An architect by training, Suad is the founder-director of RIWAQ: the Centre for Architectural Conservation, which aims to protect cultural heritage in Palestine’s villages, and make conservation beneficial to communities. “I built new buildings, but I have decided that it is better to protect what we have. I don’t need to be egocentric, it’s important that I protect my history. I don’t deal with celebrities in my architectural work, I don’t build villas for people, it is very much about normal people. In my writing too I deal with normal people,” she says.

While in Nothing To Lose But Your Life Suad journeys illegally with Murad, a Palestinian labourer, into Israel, in Golda Slept Here she focuses on a motley set of characters. Apart from Huda Imam, who led the aforementioned protest and who the author calls the “Joan of Arc of Palestinian memory”, the book features Andoni Baramki, a Palestinian architect who built several houses in West Jerusalem, and Suad herself. Through these characters, the book makes the important journey from the political to the personal. “Palestine has been abstracted by politicians. Everyone is talking about negotiations, settlements, the right of return. But at the same time occupation is about forbidding people from living. It is preventing people from having a normal life,” she says.

All of these characters have one thing in common: an unhealthy obsession with loss. Huda goes to her house every two weeks to pick fruit from the garden. “Every other week, the Israeli owner calls the police. Every other week, the police come and arrest Huda, throw her into jail for one night, and interrogate her the next morning. She looks at them and says, ‘just tell me where did I go wrong? If your father planted a tree, wouldn’t you go and pick up the fruit of the tree?’”

In 1948, a house Andoni Baramki built in West Jerusalem and loved very much ended up on the Israeli side, while he ended up in East Jerusalem, then a part of Jordan. “Between 1948 and 1967, Baramki used to go very slowly on a very high building on the West Bank and look at his house on Saturdays, when the Israeli army went away. For 20 years, he was watching his house from that roof. You would think he was watching a woman on the other side.” When Israel annexed East Jerusalem on the first day, even under curfew, he wanted to go and see his beloved home. “Everybody in his family thought he was absolutely crazy,” says Suad.

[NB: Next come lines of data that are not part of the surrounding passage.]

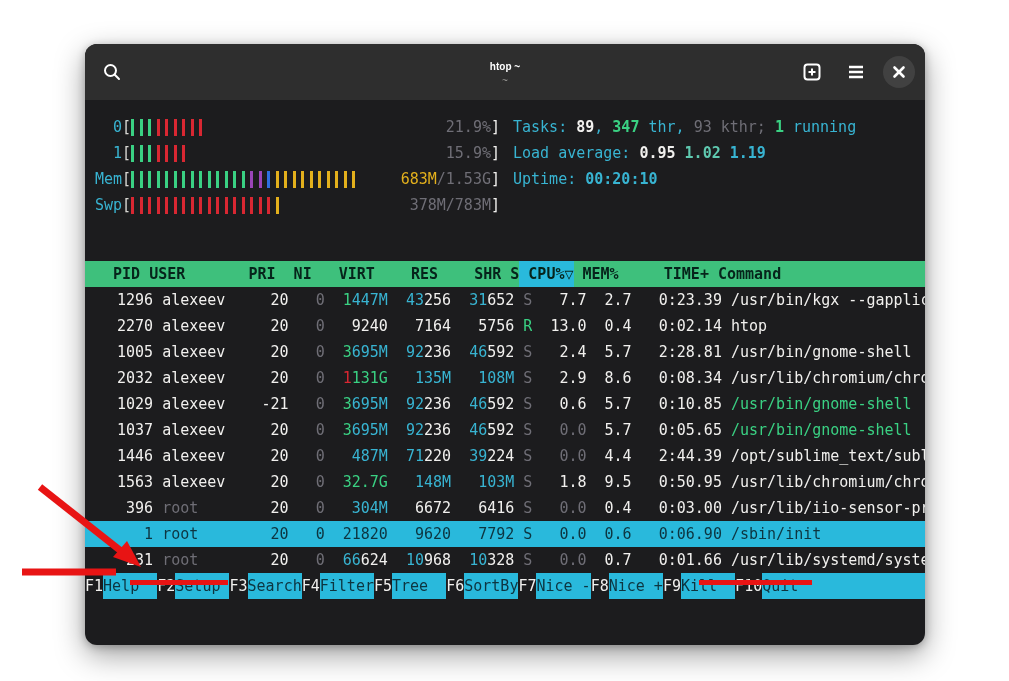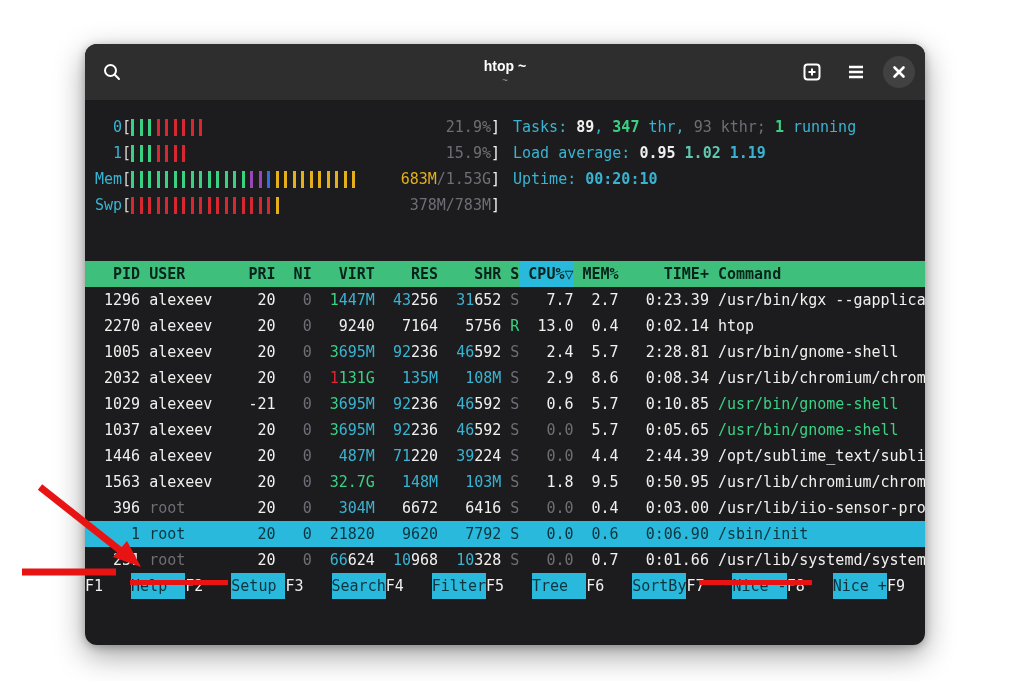--- a/index.html
+++ b/index.html
@@ -28,21 +28,21 @@
           background:var(--term);box-shadow:0 10px 30px rgba(0,0,0,.38),0 2px 8px rgba(0,0,0,.25);
           overflow:hidden;}
   
   .titlebar{height:56px;background:var(--titlebar);display:flex;align-items:center;
             padding:0 10px;position:relative;}
   .tb-left{display:flex;align-items:center;}
   .icon-btn{width:34px;height:34px;display:flex;align-items:center;justify-content:center;
             border-radius:8px;cursor:pointer;color:#fff;}
   .tb-title{position:absolute;left:0;right:0;top:0;bottom:0;display:flex;flex-direction:column;
             align-items:center;justify-content:center;pointer-events:none;}
-  .tb-title .t{color:#ffffff;font-weight:bold;font-size:14px;line-height:17px;}
+  .tb-title .t{color:#ffffff;font-weight:bold;font-size:10px;line-height:17px;}
   .tb-title .s{color:#9a9996;font-size:10px;line-height:12px;}
   .tb-right{margin-left:auto;display:flex;align-items:center;gap:10px;}
   .close-btn{width:32px;height:32px;border-radius:50%;background:#414141;display:flex;
              align-items:center;justify-content:center;cursor:pointer;}
   
   .terminal{position:relative;height:545px;font-family:"DejaVu Sans Mono","Liberation Mono",monospace;
             font-size:15px;line-height:26px;color:var(--white);padding-top:14px;}
   .pad{padding-left:10px;padding-right:10px;}
   .hdr{display:flex;}
   .meters{width:405px;flex:none;}
@@ -54,39 +54,39 @@
   .m-val{position:absolute;right:0;top:0;height:26px;white-space:pre;}
   .info{margin-left:13px;white-space:pre;}
   .info .line{height:26px;}
   .gap{height:43px;}
   .tabs{height:26px;display:flex;gap:7px;}
   .tab{padding:0 6px;cursor:pointer;}
   .tab.green{background:var(--hdrGreen);color:var(--onAccent);}
   .tab.blue{background:var(--tabBlue);color:var(--onAccent);}
   .thead{height:26px;background:var(--hdrGreen);color:var(--onAccent);display:flex;
          padding-left:10px;white-space:pre;font-weight:bold;}
-  .proc-row{height:26px;display:flex;padding-left:10px;white-space:pre;cursor:default;}
+  .proc-row{height:26px;display:flex;padding-left:23px;white-space:pre;cursor:default;}
   .proc-row.hl{background:var(--sel);}
   .proc-row.hl .seg{color:var(--selText) !important;}
   .cell{flex:none;overflow:hidden;}
   .cell.cmd{flex:1;padding-left:1ch;}
   .r{text-align:right;} .l{text-align:left;}
   .w-pid{width:5ch}.w-user{width:10ch;margin-left:1ch}.w-pri{width:4ch}.w-ni{width:4ch}
   .w-virt{width:7ch}.w-res{width:7ch}.w-shr{width:7ch}.w-s{width:2ch}
   .w-cpu{width:6ch}.w-mem{width:5ch}.w-time{width:10ch}
   .th-cpu{background:var(--sel);}
   .s-white{color:var(--white)} .s-dim{color:var(--dim)} .s-cyan{color:var(--cyan)}
   .s-green{color:var(--green)} .s-red{color:var(--red)} .s-yellow{color:var(--yellow)}
   .s-teal{color:var(--teal)}
   .b{font-weight:bold}
   .fnbar{height:26px;display:flex;white-space:pre;}
   .fn-key{color:var(--white);flex:none;}
   .fn-label{background:var(--sel);color:var(--selText);flex:none;width:6ch;cursor:pointer;}
   .fn-label.grow{flex:1;}
-  .fn-item{display:flex;flex:none;cursor:pointer;gap:28px;}
+  .fn-item{display:flex;flex:none;cursor:pointer;}
   .fn-item.last{flex:1;border-radius:10px;}
   .annot{position:absolute;inset:0;pointer-events:none;z-index:20;}
 </style>
 </head>
 <body>
 
 <div class="window">
   <div class="titlebar">
     <div class="tb-left">
       <div class="icon-btn">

Suad also writes about how Israel still continues to see Palestinians as a non-existent people. She mocks the Israeli nomenclature which treats Palestinians as ‘absentees’, and also the absurd new building regulations, designed to marginalise them further. But her characteristic humour is underwritten by a deep sorrow for Palestine. She says, “The most difficult thing about being Palestinian is the obsession of being Palestinian. We always talk about Palestine being occupied by Israelis. It is heartbreaking, but the most difficult thing for me is how Palestine occupies me. If you ask me what is your dream in life, it’s to forget for one hour that I am Palestinian.”